Balance and harmony

Official portrait honors UofSC’s president and first lady



The University of South Carolina’s president, Harris Pastides, and his wife, Patricia Moore-Pastides, make quite a team. On Friday (Jan. 25), a portrait of the two was unveiled at the UofSC Alumni Center to honor the power couple.

The unveiling comes at an appropriate time, with President Pastides’ retirement looming this summer, but the process actually began a year ago, before anyone knew of that plan.

Mark Buyck, a former University of South Carolina Board of Trustees member, recalls getting things started. “Johnny Fields and I talked to Harris about having his portrait done before he got, quote, ‘too old,’” he says, “and we had no idea at the time that he would be retiring this year.” Fields was a member of the university’s Board of Visitors and the Board of Directors of the University of South Carolina Development Foundation before his death last March.

The decision to pursue the portrait was an easy one for Buyck, who has high praise for Pastides. “I would say — and I think a lot of people agree with me — that the past 10 years have really been the golden era of the university. We have progressed in so many phases. It’s been a really wonderful and progressive era under Pastides’ leadership.”

When first approached, Pastides was hesitant, but the thought of having his wife by his side made him reconsider.

“We pushed him, and after a while Harris said — and we knew it was true — that being president was a joint job with Patricia and that he would like to have the portrait of both of them together. We thought that was a good idea as well,” says Buyck.
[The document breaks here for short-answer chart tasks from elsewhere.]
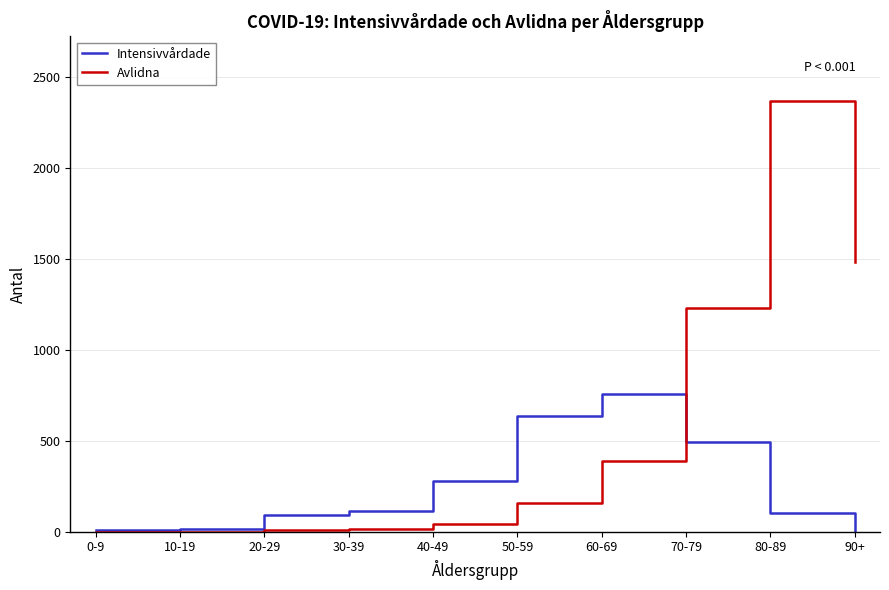

What is the sum of the Intensivvårdade values at 0-9 and 40-49?

289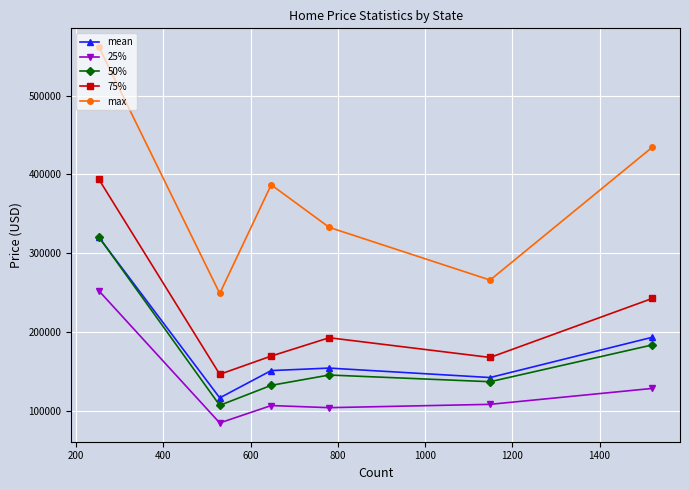

How many lines are shown in the chart?

5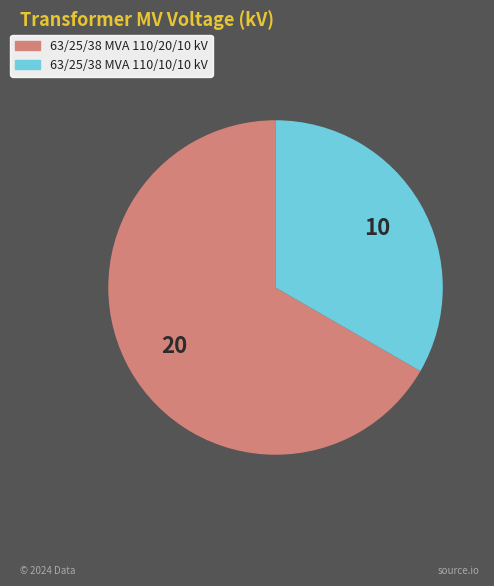

How many slices are in this pie chart?

2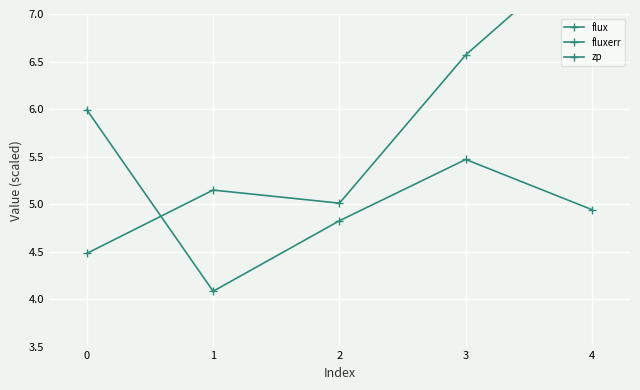

Count the number of data series in this chart.

3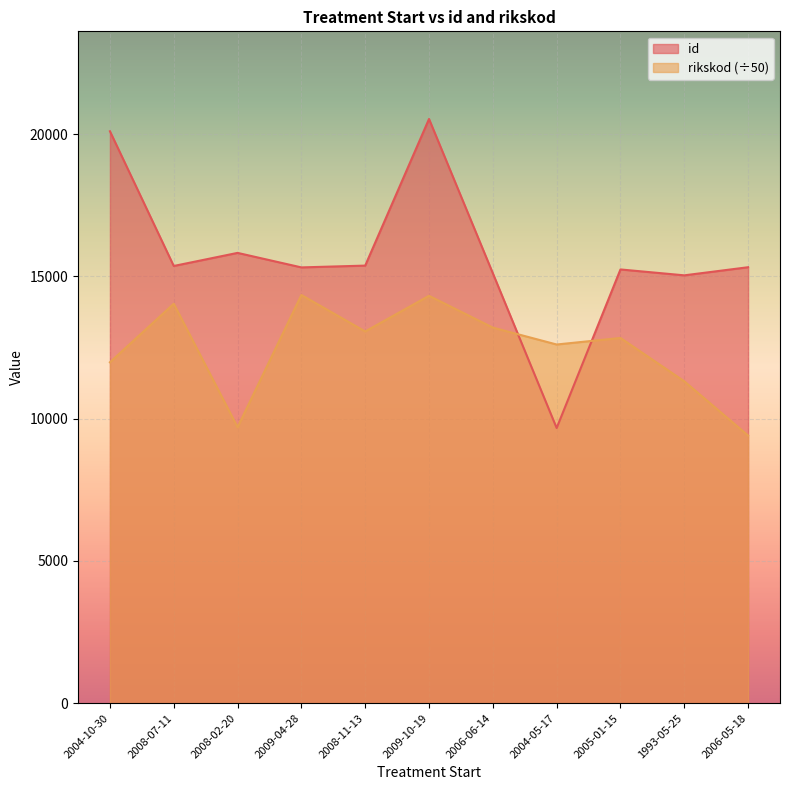

Rank the series at 2009-04-28 from highest to lowest value.

id, rikskod (÷50)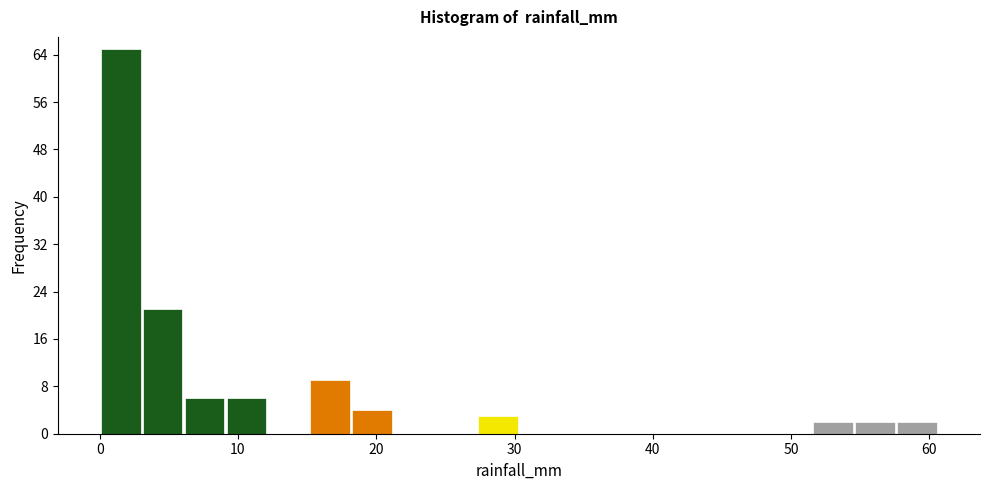

Around what value on the x-axis is the tallest bar? Give the approximate position of its centre, as read against the axis.

2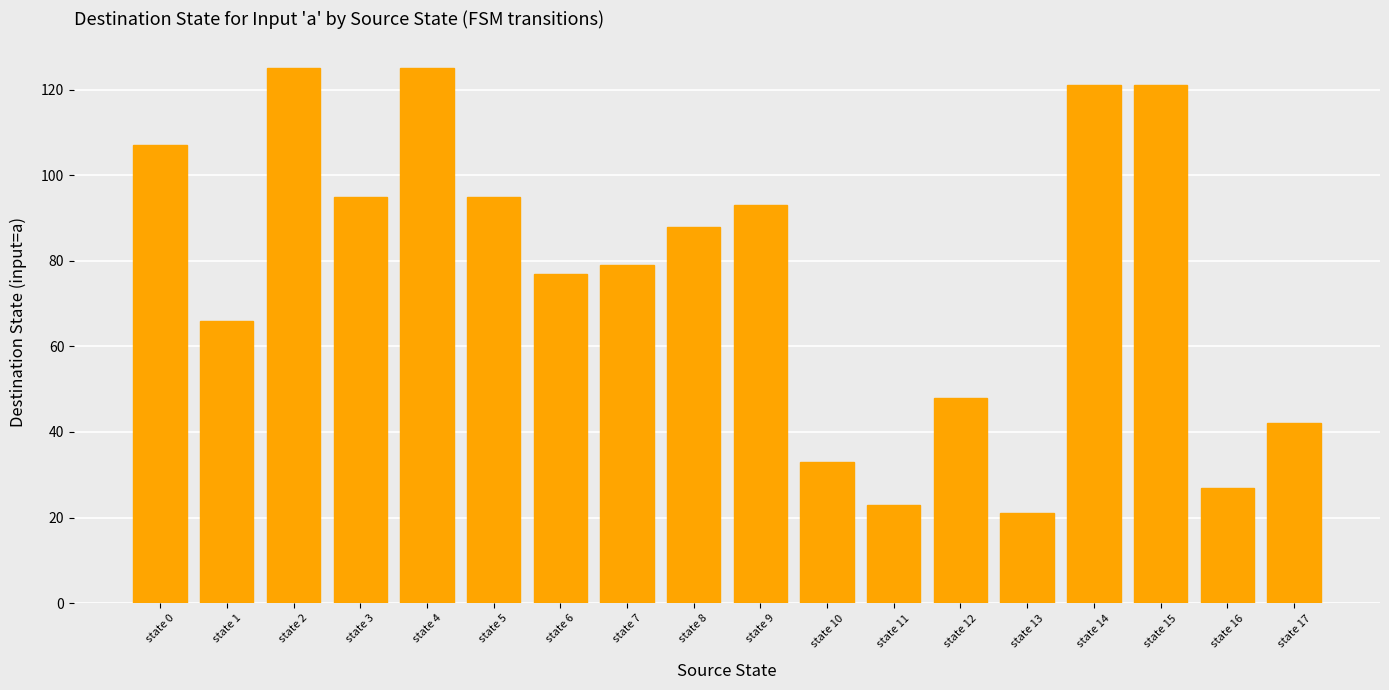

Between state 9 and state 8, which is larger?

state 9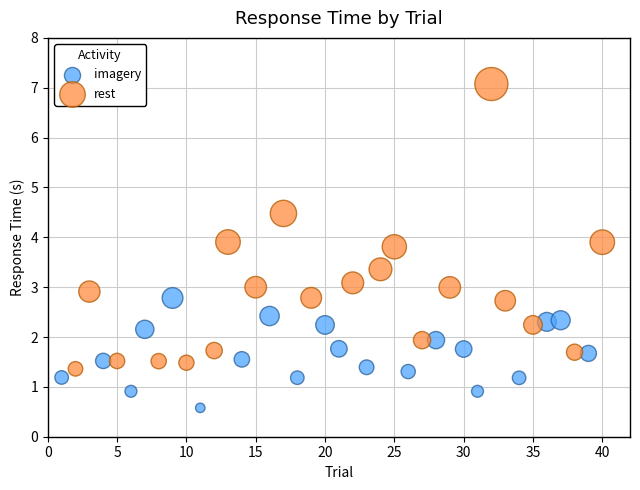

Which series contains the highest Y value?

rest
Early in the process, it was agreed that funds for the project would be raised from private donors. “It was the easiest fund-raising I’ve ever done in my life,” says Susie VanHuss, a longtime Gamecock and the secretary/treasurer of the University Foundations’ Board of Directors.

VanHuss heard about the fledgling project from Jancy Houck, UofSC’s vice president of the Division of Development, at an event and told Houck she wanted to donate — and to recruit other donors.

“At the same event where I saw Jancy,” VanHuss explains, “I saw four really good friends who are supporters of the university, and all four of them immediately said they would make generous contributions. Harris and Patricia are simply loved by virtually everybody they’ve encountered.”

From donors to students, the president and first lady’s impact has been immense. The day that Pastides announced his retirement during his 2018 State of the University address, VanHuss was greeting student nurses at a flu clinic. Every student she spoke to said they were sad because of the announcement. “‘You know what makes me the most sad?’ they would say. ‘He won’t be here to sign my diploma when I graduate next year.’ I probably had 20 students make that statement to me,” says VanHuss. “The reaction from students was unbelievable. It really impacted what I thought about the whole university.”

Soon after agreeing to the idea of a portrait, the president and his wife chose to work with John Seibels Walker, a highly regarded painter and portrait artist — and a native South Carolinian.

“This was certainly a great honor because I did grow up truly down the street from campus,” says Walker. “Seeing the changes the university has made and all that Harris and Patricia have done, it’s particularly nice to be a part of this.”

An expert in academic realist painting, Walker says the biggest challenge was figuring out how to best represent the two subjects. “Obviously, Patricia and Harris are a charming and outgoing couple, and capturing that dynamism is a good thing.”

Walker says such portraits are composites of information: he draws from direct observation and photography to create a composition that has balance and harmony. “It’s something that takes on a life of its own,” Walker explains, “but I was aware at some point that their clasped hands are at the center of the painting, and it’s very symbolic about this couple. They’re a dynamic duo, and to know them and see how well they play off each other and share together was a real pleasure.”

What Walker ultimately hopes to create is a work of art that honors his subjects and captures a moment in time. “But it’s not just about now. It becomes a time capsule for 50 years, 100 years from now. It will tell future generations that these people were loved, were valued.”